- [Provided information]:
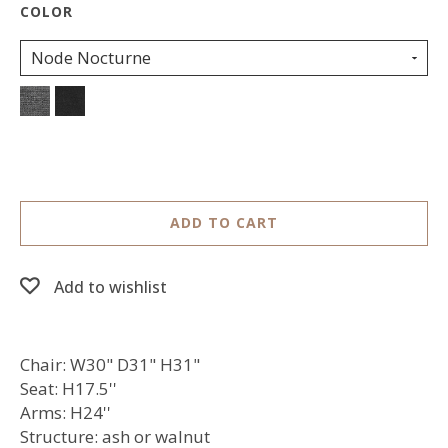
Node Nocturne
ADD TO CART
Add to wishlist
Chair: W30" D31" H31"
Seat: H17.5''
Arms: H24''
Structure: ash or walnut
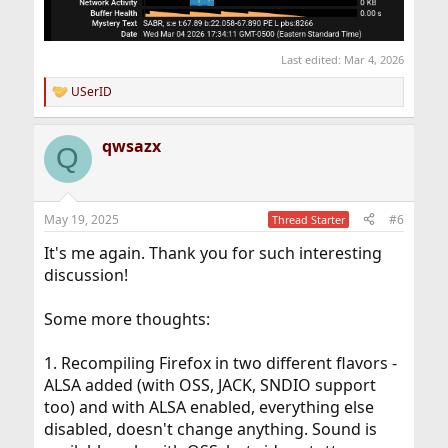
Last edited:
Mar 4, 2026
USerID
R
e
a
qwsazx
c
Q
t
i
o
n
May 19, 2025
#6
Thread Starter
s
:
It's me again. Thank you for such interesting
discussion!
Some more thoughts:
1. Recompiling Firefox in two different flavors -
ALSA added (with OSS, JACK, SNDIO support
too) and with ALSA enabled, everything else
disabled, doesn't change anything. Sound is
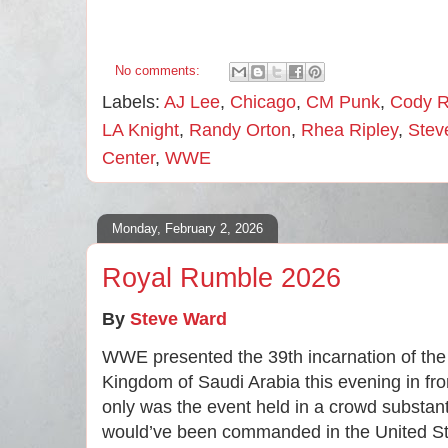
No comments:
Labels:
AJ Lee
,
Chicago
,
CM Punk
,
Cody 
LA Knight
,
Randy Orton
,
Rhea Ripley
,
Stev
Center
,
WWE
Monday, February 2, 2026
Royal Rumble 2026
By
Steve Ward
WWE presented the 39th incarnation of th
Kingdom of Saudi Arabia this evening in fro
only was the event held in a crowd substant
would’ve been commanded in the United Stat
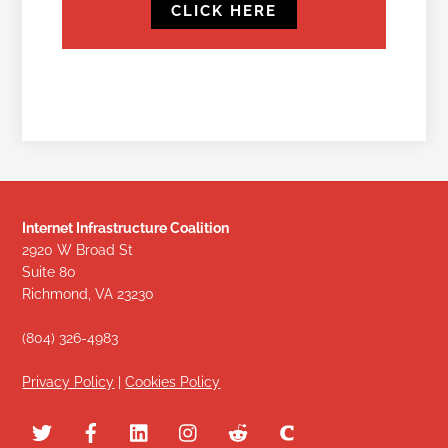
CLICK HERE
Internet Infrastructure Coalition
2920 W Broad St
Suite 80
Richmond, VA 23230
(804) 326-4983
Privacy Policy
|
Cookies Policy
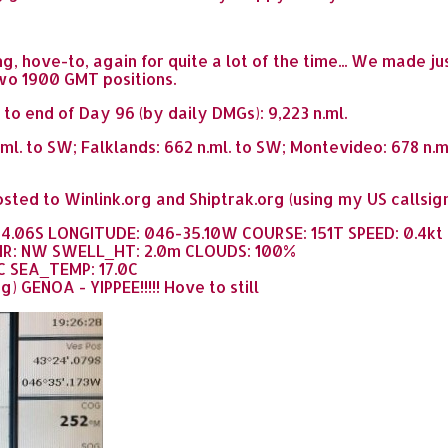
, hove-to, again for quite a lot of the time... We made ju
wo 1900 GMT positions.
 to end of Day 96 (by daily DMGs): 9,223 n.ml.
.ml. to SW; Falklands: 662 n.ml. to SW; Montevideo: 678 n.
sted to Winlink.org and Shiptrak.org (using my US callsig
24.06S LONGITUDE: 046-35.10W COURSE: 151T SPEED: 0.4kt
IR: NW SWELL_HT: 2.0m CLOUDS: 100%
C SEA_TEMP: 17.0C
) GENOA - YIPPEE!!!!! Hove to still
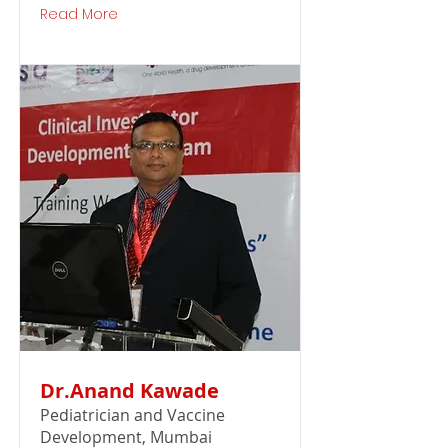
Read More
Dr.Anand Kawade
Pediatrician and Vaccine
Development, Mumbai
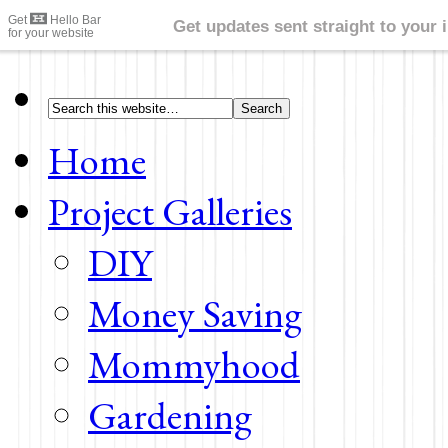
Home
Project Galleries
DIY
Money Saving
Mommyhood
Gardening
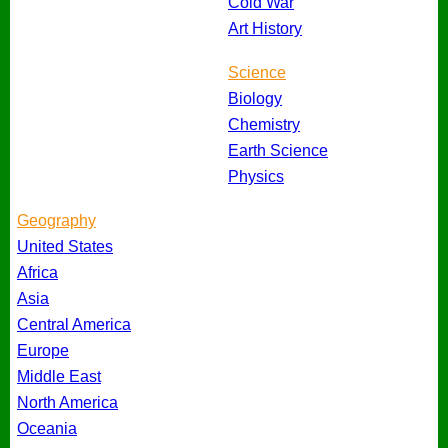
Cold War
Art History
Science
Biology
Chemistry
Earth Science
Physics
Geography
United States
Africa
Asia
Central America
Europe
Middle East
North America
Oceania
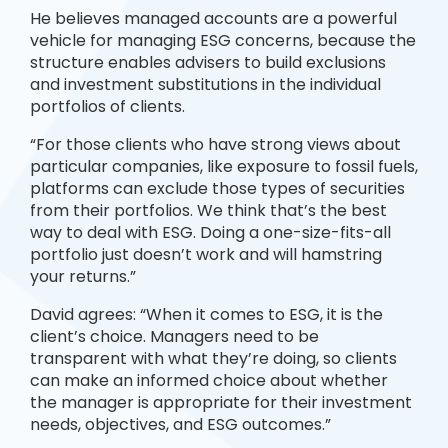
He believes managed accounts are a powerful
vehicle for managing ESG concerns, because the
structure enables advisers to build exclusions
and investment substitutions in the individual
portfolios of clients.
“For those clients who have strong views about
particular companies, like exposure to fossil fuels,
platforms can exclude those types of securities
from their portfolios. We think that’s the best
way to deal with ESG. Doing a one-size-fits-all
portfolio just doesn’t work and will hamstring
your returns.”
David agrees: “When it comes to ESG, it is the
client’s choice. Managers need to be
transparent with what they’re doing, so clients
can make an informed choice about whether
the manager is appropriate for their investment
needs, objectives, and ESG outcomes.”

- [What the task requires]: From the line containing "United States" through the line containing "strong views about", copy every line above exactly, without pictures.

- [Worked solution]:
United States
Africa
Asia
Central America
Europe
Middle East
North America
Oceania
He believes managed accounts are a powerful
vehicle for managing ESG concerns, because the
structure enables advisers to build exclusions
and investment substitutions in the individual
portfolios of clients.
“For those clients who have strong views about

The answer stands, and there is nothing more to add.